Deputi Bidang Penanganan Darurat BNPB, Mayjen TNI Budi Irawan, mengatakan data jumlah korban sementara masih mengacu pada daftar absensi santri dari pihak pondok pesantren. Karena itu, angka tersebut masih bisa berubah.
"Data dari pihak pondok pesantren akan diverifikasi lagi setelah proses pembersihan seluruh puing selesai hingga mencapai lantai dasar," ujar Budi dalam keterangan tertulis, dikutip dari laman BNPB, Minggu, 5 Oktober 2025.
Menurutnya, sebagian besar korban ditemukan di lantai satu sisi utara bangunan.

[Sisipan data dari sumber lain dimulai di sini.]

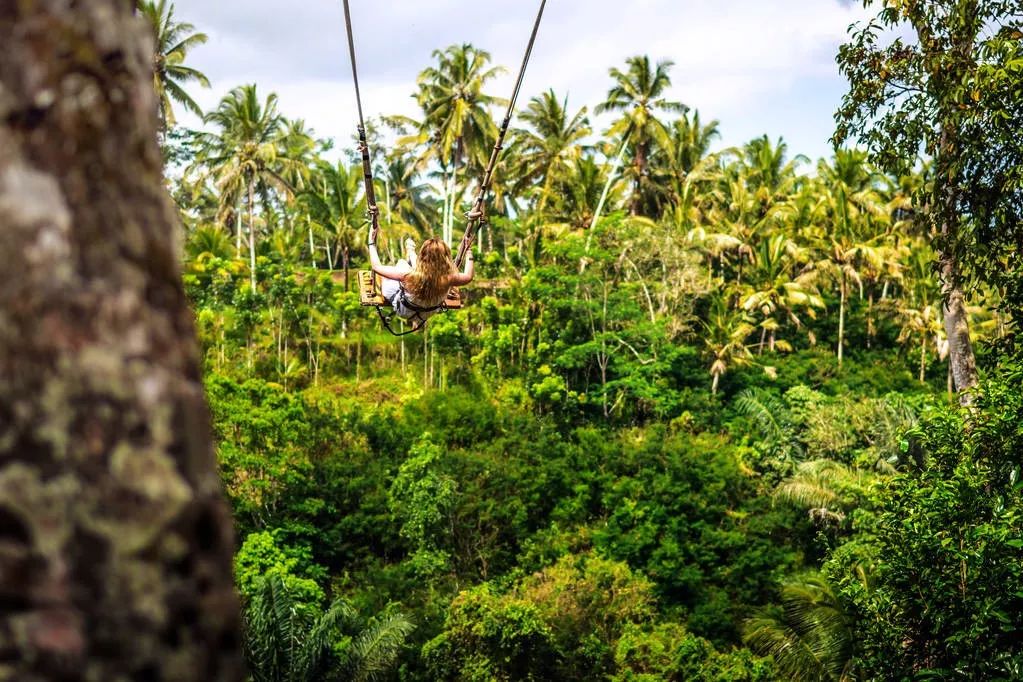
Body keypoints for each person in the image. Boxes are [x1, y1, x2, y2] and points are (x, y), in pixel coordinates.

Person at [367, 220, 474, 325]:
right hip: (427, 313)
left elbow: (376, 267)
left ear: (422, 256)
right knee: (407, 267)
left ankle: (410, 251)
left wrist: (371, 243)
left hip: (404, 311)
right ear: (445, 258)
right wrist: (468, 251)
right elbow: (468, 276)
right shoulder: (449, 278)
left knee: (401, 264)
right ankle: (411, 251)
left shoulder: (408, 275)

Hingga siang tadi, sekitar 60 persen reruntuhan berhasil diangkat, dan proses evakuasi terus dilakukan secara hati-hati agar tidak menimbulkan kerusakan tambahan pada struktur bangunan yang masih tersisa.
"Yang paling banyak ditemukan berada di lantai satu," ucapnya.
Suasana di sekitar lokasi hingga siang hari masih dipenuhi suara sirene ambulans yang silih berganti keluar-masuk area pesantren, menandakan proses evakuasi korban masih berlangsung intensif.
Tim gabungan dari BNPB, Basarnas, TNI, Polri, dan relawan terus bekerja di bawah koordinasi pemerintah daerah untuk memastikan seluruh korban tertangani dan proses pencarian dapat segera dituntaskan.